### Your instructions
Reproduce, without alteration, every line of the data; exclude the images.
BEGIN Data segment
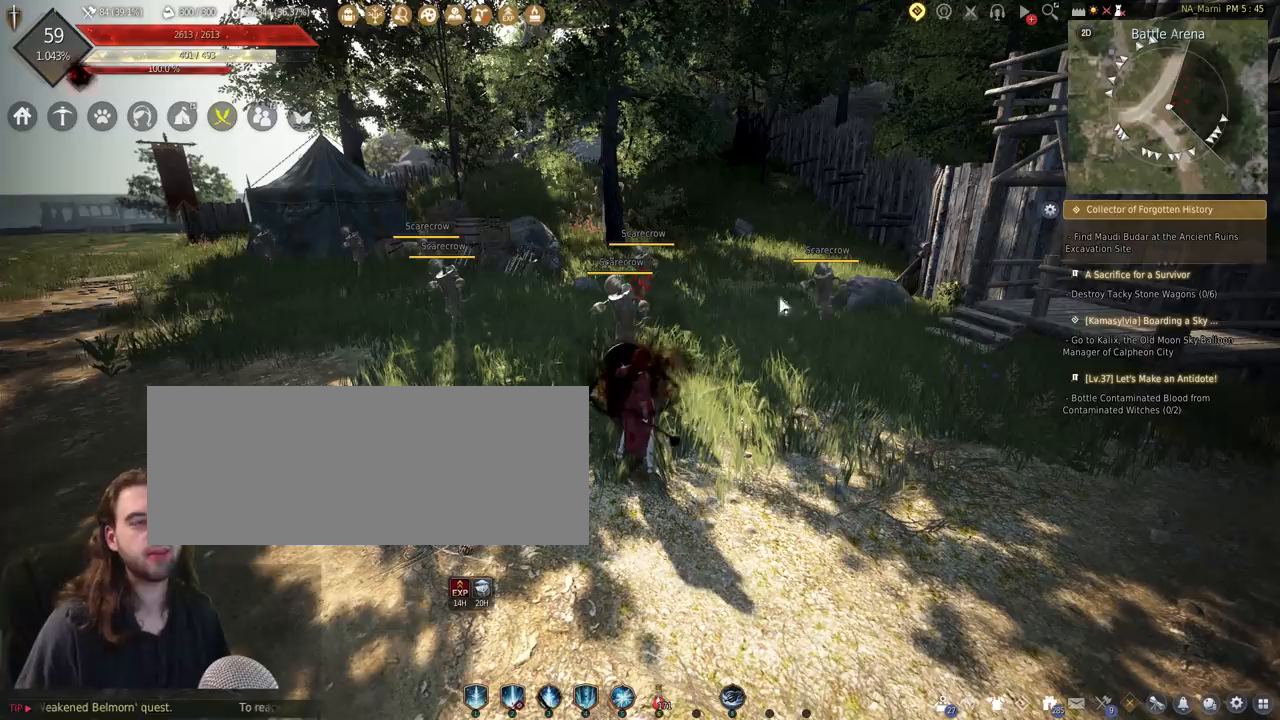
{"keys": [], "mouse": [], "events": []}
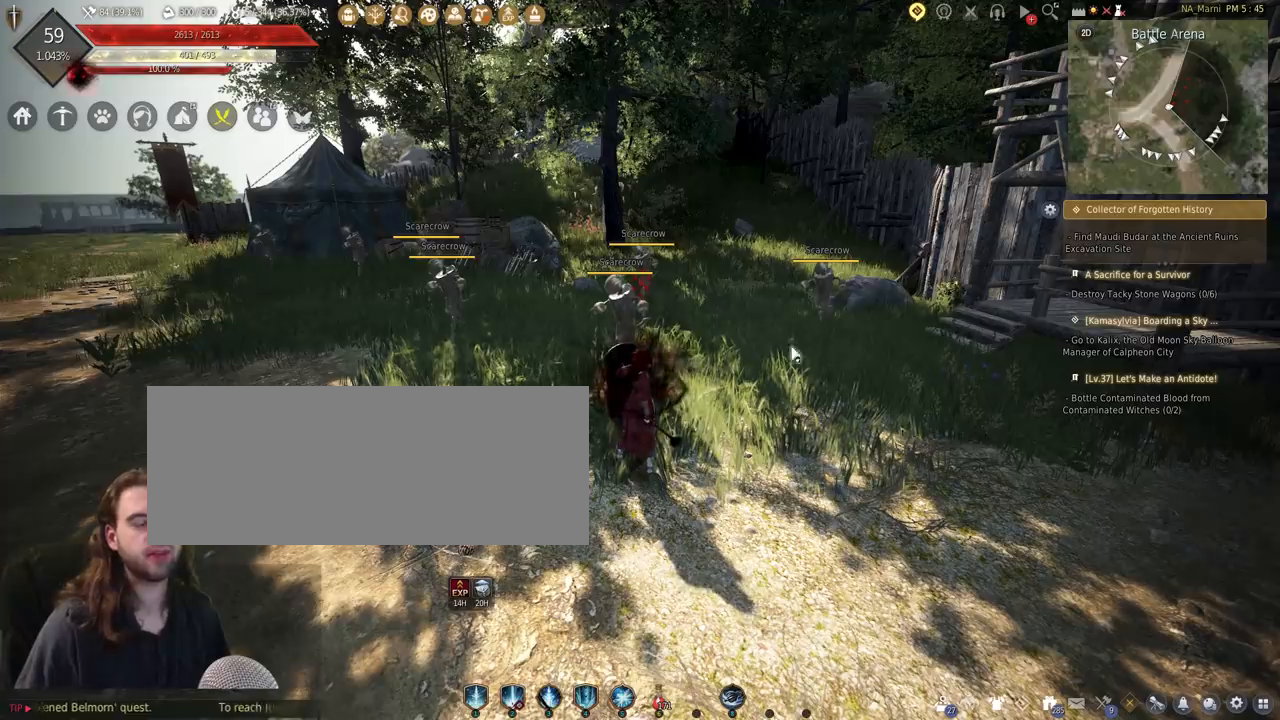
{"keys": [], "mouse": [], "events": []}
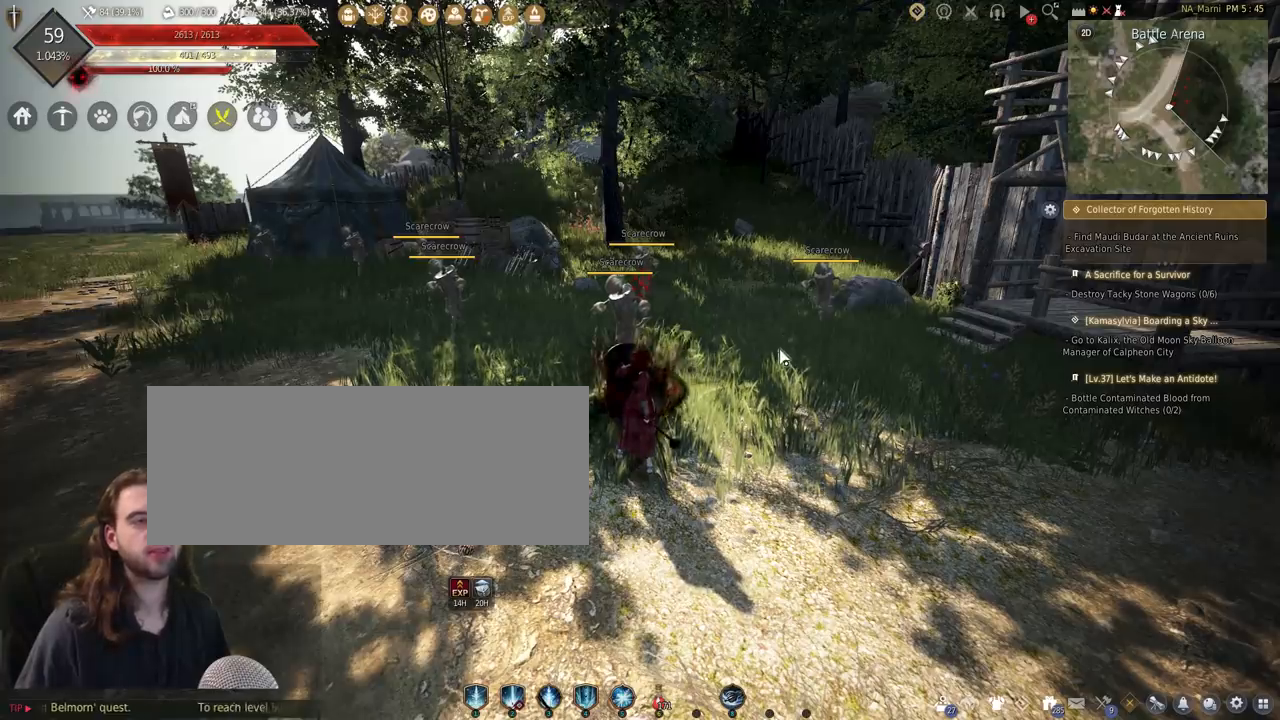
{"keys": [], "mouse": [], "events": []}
END Data segment
### Your solution
{"keys": [], "mouse": [], "events": []}
{"keys": [], "mouse": [], "events": []}
{"keys": [], "mouse": [], "events": []}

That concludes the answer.